Dunand earned a degree in Economics and Management at the University of Geneva, before embarking on a 20-year career that saw him move through Procter & Gamble, Cargill, J.Aron (the commodities arm of Goldman Sachs) – as Managing Director – Phibro and then Sempra Energy, where he helped set up the company’s European and Asian oil trading operations, along with Daniel Jaeggi.

The company, which generated revenues in 2010 of $47bn, arranged a $1.25bn credit line in May 2011 to fund expansion through asset purchases in Europe and North America. Longer term, Dunand has hinted he may take the Glencore International route by going public. Critics have suggested that this will give him an opportunity to buy assets he would otherwise be unable to afford.

Alberto Weisser, BUNGE
While Bunge can trace its origins back to Amsterdam in 1818 the Bermuda-registered company is nowadays headquartered in White Plains, New York, U.S. A leading global soybean exporter, it is also involved in food processing, grain trading, and fertilisers.

Chairman and CEO, Alberto Weisser, joined the company in 1993 as CFO – prior to that spending 15 years with the BASF Group working in Brazil, Germany, the U.S. and Mexico.
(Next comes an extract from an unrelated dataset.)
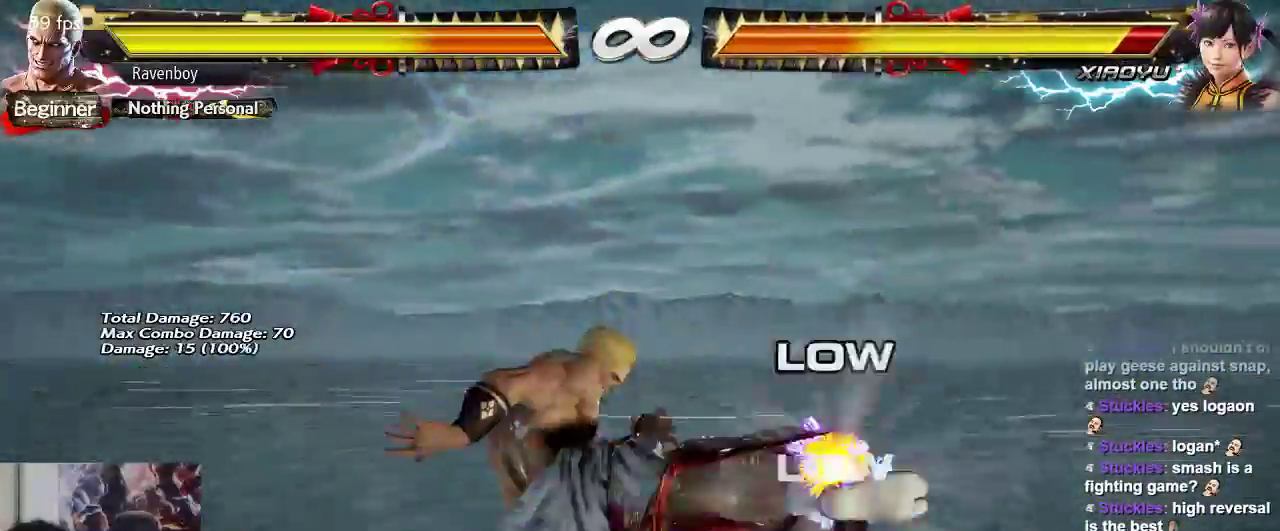
{"dt_ms": 500, "buttons": [], "left_stick": "center", "events": [[50, "CROSS", "up"], [117, "CROSS", "down"], [250, "CROSS", "up"]]}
He was appointed Chairman and CEO in May 2001.

The company’s agribusiness division – an integrated business principally involved in the purchase, storage, transport, processing and sale of agricultural commodities and commodity products – comprised 72 percent of its overall business in 2009, recording $30.5bn sales out of a total of $41.9bn. These operations and assets are primarily located in North and South America, Europe and Asia. In 2010 revenue was $45.8bn.

Bunge achieved its ranking through expansion in soybeans, the main oilseed in its native market, and rapeseed, the major oilseed in the EU. Having expanded into Brazilian sugar last year, the company has also confirmed it is entering the palm oil sector – through a 35 percent stake taken in Indonesia’s Bumiraya Investindo – as its traditional oil markets deteriorate.

With the OECD forecasting global world palm oil production to rise by a third by 2020-21, twice as fast as the average for other vegetable oils – it could prove a timely move.